Dave has a 30 year trading career that includes spells at Morgan Stanley and Citigroup, where he oversaw a team of 15 traders with annual profits in excess of $50 million.
Scott Carney discovered the Crab pattern in 2000 a year before he introduced the Bat pattern. Like other harmonic patterns, the Crab pattern is a 5-point extension structure that can be used to trade stocks, forex, or anything else with continuous price action. The Crab pattern has well defined Fibonacci measurements which designates each point in the pattern. As with most harmonic 5-point pattern level D is not a point but instead is a zone referred to as the Potential Reversal Zone (PRZ).
PRZ consists of 3 converging harmonic levels
The target for profit on the Crab pattern is a 38.2% retracement of line AD. The second target is a 61.8% retracement of line AD. The first target would be the 382 retracements of AD and the second target the 618 retracements of AD. Common stop levels are below D point.
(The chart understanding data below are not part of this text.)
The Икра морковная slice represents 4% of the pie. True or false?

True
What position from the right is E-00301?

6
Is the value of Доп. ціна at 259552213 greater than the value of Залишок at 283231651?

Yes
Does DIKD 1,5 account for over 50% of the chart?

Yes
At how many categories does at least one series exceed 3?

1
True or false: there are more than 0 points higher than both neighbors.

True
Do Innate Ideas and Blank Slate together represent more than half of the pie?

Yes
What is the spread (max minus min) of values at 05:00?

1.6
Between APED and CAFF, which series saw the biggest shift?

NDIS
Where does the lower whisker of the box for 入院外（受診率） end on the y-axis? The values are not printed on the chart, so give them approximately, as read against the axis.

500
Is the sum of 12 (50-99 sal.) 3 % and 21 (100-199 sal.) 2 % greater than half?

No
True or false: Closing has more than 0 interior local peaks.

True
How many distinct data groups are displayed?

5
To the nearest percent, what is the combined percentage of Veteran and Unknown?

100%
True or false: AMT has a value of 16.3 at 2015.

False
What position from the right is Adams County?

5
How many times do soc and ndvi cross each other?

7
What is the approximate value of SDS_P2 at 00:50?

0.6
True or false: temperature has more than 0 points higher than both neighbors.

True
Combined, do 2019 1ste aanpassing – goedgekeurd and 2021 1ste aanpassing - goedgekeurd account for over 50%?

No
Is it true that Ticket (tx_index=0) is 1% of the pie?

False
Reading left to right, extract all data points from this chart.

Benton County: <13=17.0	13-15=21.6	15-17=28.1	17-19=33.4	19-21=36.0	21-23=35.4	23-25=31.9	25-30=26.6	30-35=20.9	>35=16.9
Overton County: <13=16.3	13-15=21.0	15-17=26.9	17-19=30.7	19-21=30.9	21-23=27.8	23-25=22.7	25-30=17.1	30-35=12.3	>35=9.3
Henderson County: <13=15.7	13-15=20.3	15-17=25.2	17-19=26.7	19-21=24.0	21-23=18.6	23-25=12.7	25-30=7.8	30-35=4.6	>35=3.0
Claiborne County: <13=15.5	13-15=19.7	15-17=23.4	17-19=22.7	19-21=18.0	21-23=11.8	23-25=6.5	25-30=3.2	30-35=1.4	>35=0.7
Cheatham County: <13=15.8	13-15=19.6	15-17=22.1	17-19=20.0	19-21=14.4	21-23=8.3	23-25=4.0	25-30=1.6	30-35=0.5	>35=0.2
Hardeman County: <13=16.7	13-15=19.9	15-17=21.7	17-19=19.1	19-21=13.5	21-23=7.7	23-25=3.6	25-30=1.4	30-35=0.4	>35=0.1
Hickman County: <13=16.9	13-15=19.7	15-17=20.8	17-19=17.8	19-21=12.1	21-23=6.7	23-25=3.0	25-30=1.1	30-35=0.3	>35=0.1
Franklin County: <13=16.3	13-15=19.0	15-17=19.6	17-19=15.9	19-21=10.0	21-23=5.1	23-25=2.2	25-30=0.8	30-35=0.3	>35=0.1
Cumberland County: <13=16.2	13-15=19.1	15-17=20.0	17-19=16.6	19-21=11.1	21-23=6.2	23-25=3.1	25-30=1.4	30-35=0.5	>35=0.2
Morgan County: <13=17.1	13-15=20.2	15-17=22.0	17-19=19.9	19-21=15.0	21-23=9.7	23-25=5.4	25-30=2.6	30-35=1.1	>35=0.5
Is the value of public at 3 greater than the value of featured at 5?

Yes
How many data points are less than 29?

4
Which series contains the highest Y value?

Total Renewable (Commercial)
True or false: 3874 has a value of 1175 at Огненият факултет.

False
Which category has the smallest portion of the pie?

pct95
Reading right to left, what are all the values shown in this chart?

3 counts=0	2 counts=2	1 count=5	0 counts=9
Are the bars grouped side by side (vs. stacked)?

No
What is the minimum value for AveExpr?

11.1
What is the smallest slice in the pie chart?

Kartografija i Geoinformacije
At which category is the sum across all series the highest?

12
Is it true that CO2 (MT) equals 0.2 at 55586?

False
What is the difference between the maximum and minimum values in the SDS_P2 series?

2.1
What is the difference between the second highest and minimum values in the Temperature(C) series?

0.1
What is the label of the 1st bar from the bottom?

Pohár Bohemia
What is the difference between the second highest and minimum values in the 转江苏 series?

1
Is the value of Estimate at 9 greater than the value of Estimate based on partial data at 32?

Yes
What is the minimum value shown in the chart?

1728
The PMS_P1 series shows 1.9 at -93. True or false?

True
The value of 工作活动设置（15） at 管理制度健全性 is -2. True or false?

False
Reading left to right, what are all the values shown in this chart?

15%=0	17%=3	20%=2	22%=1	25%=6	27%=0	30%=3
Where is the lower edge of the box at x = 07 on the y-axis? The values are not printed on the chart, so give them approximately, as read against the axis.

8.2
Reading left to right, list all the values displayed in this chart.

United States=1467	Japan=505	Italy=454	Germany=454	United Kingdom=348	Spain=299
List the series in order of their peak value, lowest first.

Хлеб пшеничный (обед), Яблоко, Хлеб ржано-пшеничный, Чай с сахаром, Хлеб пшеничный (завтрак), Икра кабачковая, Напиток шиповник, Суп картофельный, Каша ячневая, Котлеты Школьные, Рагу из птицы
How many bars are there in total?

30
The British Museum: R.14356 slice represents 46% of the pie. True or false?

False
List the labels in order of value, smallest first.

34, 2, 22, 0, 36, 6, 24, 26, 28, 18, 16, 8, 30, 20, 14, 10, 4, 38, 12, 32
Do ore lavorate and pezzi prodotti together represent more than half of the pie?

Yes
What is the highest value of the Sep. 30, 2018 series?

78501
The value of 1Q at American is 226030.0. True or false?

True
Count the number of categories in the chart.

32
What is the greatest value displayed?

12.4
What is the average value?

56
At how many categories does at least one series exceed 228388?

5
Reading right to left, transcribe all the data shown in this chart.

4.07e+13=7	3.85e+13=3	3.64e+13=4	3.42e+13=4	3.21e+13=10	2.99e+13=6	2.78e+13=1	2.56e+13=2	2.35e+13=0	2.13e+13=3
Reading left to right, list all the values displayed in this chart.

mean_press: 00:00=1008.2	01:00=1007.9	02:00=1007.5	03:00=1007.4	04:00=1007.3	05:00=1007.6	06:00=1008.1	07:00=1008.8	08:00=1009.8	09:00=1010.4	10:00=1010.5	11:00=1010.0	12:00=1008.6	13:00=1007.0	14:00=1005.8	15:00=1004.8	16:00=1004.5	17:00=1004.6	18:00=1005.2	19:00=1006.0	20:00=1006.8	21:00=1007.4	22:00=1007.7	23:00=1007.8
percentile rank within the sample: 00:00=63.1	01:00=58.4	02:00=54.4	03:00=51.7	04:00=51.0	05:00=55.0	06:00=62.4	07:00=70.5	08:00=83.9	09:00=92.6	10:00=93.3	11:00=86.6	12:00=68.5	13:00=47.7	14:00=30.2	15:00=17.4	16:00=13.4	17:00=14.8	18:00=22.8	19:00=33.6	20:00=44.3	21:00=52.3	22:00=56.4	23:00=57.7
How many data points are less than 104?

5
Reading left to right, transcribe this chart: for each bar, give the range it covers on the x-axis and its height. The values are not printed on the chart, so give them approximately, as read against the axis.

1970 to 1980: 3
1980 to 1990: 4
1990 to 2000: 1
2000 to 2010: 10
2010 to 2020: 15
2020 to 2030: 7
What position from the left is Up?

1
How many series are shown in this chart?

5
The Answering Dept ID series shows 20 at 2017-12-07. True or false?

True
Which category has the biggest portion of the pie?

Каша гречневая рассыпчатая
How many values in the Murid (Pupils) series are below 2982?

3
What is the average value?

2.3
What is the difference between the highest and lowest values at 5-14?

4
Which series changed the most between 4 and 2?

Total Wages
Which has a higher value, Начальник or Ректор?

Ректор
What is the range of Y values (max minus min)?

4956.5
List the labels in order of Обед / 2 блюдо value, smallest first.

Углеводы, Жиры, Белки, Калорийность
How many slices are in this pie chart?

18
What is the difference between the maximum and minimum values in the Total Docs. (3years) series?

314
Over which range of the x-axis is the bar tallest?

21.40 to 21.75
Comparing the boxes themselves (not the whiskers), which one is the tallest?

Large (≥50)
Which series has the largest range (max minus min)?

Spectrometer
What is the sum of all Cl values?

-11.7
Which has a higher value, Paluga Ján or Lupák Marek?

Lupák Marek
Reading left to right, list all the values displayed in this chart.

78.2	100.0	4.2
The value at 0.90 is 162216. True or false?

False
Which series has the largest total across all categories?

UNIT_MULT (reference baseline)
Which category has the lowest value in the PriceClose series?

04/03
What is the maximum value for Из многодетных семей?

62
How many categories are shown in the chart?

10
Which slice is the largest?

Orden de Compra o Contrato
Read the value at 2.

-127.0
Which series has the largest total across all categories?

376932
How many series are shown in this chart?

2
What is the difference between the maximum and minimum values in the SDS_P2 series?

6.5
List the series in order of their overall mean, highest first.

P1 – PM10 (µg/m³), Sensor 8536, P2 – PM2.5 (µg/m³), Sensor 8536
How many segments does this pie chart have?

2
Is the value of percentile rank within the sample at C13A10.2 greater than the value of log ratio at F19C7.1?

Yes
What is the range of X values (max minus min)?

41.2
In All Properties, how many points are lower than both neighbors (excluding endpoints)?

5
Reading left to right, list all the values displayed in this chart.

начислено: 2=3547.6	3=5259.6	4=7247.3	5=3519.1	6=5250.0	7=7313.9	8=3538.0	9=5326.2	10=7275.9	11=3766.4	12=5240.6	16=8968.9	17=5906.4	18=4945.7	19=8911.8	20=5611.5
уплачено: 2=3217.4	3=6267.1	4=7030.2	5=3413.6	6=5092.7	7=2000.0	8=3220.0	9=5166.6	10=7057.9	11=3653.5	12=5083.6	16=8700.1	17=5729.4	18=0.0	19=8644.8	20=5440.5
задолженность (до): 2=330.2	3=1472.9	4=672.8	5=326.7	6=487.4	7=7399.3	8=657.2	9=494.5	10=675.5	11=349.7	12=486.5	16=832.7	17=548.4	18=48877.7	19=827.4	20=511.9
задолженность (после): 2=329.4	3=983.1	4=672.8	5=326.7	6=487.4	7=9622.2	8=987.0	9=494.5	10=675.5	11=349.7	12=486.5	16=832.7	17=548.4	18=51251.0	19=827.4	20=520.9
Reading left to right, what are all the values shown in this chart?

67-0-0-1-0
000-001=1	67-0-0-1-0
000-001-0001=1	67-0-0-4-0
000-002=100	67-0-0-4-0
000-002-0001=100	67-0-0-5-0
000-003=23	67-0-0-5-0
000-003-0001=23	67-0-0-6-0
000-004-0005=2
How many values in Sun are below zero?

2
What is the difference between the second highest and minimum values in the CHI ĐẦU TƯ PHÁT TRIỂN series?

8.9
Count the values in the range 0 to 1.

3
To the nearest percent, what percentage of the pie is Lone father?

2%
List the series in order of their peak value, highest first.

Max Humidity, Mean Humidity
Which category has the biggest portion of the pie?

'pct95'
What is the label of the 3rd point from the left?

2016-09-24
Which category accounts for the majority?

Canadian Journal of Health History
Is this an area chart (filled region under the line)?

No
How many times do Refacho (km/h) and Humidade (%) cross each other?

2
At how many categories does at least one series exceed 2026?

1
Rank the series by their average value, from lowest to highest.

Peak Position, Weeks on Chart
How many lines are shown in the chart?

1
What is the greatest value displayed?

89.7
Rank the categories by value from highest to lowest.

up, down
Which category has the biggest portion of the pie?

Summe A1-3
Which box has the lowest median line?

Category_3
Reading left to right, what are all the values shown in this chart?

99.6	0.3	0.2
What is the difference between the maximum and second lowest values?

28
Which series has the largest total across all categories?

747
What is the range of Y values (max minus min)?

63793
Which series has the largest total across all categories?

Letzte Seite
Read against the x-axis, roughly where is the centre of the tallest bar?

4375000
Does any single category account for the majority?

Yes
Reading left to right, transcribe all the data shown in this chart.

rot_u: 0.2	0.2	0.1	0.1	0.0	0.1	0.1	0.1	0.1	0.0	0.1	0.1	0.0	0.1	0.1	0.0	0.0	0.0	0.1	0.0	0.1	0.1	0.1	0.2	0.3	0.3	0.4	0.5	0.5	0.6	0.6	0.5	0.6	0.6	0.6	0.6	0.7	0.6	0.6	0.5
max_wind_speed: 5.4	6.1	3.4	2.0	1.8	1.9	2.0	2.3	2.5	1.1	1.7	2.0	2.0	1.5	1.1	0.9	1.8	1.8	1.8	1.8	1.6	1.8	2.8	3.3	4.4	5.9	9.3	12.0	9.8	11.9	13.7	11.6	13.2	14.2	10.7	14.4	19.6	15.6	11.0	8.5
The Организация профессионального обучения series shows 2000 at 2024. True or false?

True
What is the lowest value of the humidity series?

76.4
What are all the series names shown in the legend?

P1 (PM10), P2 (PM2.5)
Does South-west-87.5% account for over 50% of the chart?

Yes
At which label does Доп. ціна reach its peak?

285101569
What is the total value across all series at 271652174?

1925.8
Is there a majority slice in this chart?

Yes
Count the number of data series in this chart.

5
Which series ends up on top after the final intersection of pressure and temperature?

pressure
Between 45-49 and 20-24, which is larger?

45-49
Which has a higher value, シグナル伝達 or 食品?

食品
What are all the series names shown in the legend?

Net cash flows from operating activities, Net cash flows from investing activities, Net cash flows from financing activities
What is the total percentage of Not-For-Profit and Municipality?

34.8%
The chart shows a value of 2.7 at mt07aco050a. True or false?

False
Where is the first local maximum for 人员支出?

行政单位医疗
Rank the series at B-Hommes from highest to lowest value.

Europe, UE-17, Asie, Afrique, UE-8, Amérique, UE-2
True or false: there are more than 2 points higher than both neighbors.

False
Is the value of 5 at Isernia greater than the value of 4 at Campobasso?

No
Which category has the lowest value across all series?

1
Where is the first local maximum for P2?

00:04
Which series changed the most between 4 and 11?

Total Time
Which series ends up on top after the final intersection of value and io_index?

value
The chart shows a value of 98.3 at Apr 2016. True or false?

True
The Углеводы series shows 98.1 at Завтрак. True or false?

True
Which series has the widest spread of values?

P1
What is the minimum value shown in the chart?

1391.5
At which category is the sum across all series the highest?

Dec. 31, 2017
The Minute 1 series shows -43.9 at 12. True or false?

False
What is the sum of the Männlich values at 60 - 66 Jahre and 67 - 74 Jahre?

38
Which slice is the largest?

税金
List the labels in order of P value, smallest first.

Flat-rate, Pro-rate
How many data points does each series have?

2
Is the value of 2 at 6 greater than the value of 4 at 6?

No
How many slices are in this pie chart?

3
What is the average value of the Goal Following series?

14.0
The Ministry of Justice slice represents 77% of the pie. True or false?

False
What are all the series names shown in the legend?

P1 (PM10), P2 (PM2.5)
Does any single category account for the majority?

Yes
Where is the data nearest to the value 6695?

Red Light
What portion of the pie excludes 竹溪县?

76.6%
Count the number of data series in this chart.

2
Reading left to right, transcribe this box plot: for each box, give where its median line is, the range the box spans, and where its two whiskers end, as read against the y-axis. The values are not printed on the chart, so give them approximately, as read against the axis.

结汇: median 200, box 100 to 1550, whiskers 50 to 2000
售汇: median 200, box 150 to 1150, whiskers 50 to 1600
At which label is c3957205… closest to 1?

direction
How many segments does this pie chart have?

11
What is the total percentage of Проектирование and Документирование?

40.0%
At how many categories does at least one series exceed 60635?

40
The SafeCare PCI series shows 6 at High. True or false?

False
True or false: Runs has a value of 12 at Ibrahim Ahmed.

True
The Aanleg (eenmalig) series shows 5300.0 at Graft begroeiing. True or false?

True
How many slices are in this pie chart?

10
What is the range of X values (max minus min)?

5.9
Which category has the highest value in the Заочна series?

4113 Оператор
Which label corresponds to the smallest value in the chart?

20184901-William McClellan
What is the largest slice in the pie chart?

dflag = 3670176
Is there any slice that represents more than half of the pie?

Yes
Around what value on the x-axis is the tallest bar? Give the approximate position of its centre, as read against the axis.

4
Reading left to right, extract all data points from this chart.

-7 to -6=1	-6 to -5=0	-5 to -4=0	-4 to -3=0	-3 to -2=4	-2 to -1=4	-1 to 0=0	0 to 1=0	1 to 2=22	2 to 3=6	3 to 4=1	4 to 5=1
The Crab pattern provides you with a potential buying zone, but you are buying as the market falls, like a diving knife, or selling as it is surging. More than any other harmonic pattern, the stop loss level is hard to determine and likely requires other price action to determine the appropriate stop loss level. You should consider using this pattern with other indicators such as the relative strength index or stochastics to make sure the market is oversold or overbought before entering a position.
The Bullish and Bearish Crab patterns are 5-point patterns. The Crab pattern has a basic ABC pattern that follows an impulse wave XA. After the setup is generated a potential reversal zone (PRZ), point D is generated as a target range for buying and selling. This pattern requires that you buy as the market is falling or sell when it is rising which requires prudent stop-loss levels.